- [Problem description]: Type out the entries again, matching each one exactly.

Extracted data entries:
┏━━

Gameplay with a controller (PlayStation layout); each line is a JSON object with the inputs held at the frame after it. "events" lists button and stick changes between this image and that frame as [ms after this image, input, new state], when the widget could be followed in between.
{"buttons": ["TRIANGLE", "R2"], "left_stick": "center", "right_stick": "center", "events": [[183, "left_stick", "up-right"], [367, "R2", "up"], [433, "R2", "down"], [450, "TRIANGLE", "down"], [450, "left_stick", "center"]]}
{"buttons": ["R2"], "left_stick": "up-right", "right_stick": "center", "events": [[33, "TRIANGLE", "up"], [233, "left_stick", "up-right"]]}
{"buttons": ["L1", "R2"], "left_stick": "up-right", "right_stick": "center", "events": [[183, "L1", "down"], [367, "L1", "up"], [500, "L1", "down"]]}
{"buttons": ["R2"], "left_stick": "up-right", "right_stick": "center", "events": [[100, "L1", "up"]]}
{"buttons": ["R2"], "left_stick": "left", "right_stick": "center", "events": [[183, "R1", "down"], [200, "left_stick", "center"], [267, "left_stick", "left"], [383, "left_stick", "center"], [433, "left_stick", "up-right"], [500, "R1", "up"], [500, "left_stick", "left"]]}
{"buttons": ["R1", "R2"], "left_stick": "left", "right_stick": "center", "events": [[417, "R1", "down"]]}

┗━━

- [Result of the task]:
Gameplay with a controller (PlayStation layout); each line is a JSON object with the inputs held at the frame after it. "events" lists button and stick changes between this image and that frame as [ms after this image, input, new state], when the widget could be followed in between.
{"buttons": ["TRIANGLE", "R2"], "left_stick": "center", "right_stick": "center", "events": [[183, "left_stick", "up-right"], [367, "R2", "up"], [433, "R2", "down"], [450, "TRIANGLE", "down"], [450, "left_stick", "center"]]}
{"buttons": ["R2"], "left_stick": "up-right", "right_stick": "center", "events": [[33, "TRIANGLE", "up"], [233, "left_stick", "up-right"]]}
{"buttons": ["L1", "R2"], "left_stick": "up-right", "right_stick": "center", "events": [[183, "L1", "down"], [367, "L1", "up"], [500, "L1", "down"]]}
{"buttons": ["R2"], "left_stick": "up-right", "right_stick": "center", "events": [[100, "L1", "up"]]}
{"buttons": ["R2"], "left_stick": "left", "right_stick": "center", "events": [[183, "R1", "down"], [200, "left_stick", "center"], [267, "left_stick", "left"], [383, "left_stick", "center"], [433, "left_stick", "up-right"], [500, "R1", "up"], [500, "left_stick", "left"]]}
{"buttons": ["R1", "R2"], "left_stick": "left", "right_stick": "center", "events": [[417, "R1", "down"]]}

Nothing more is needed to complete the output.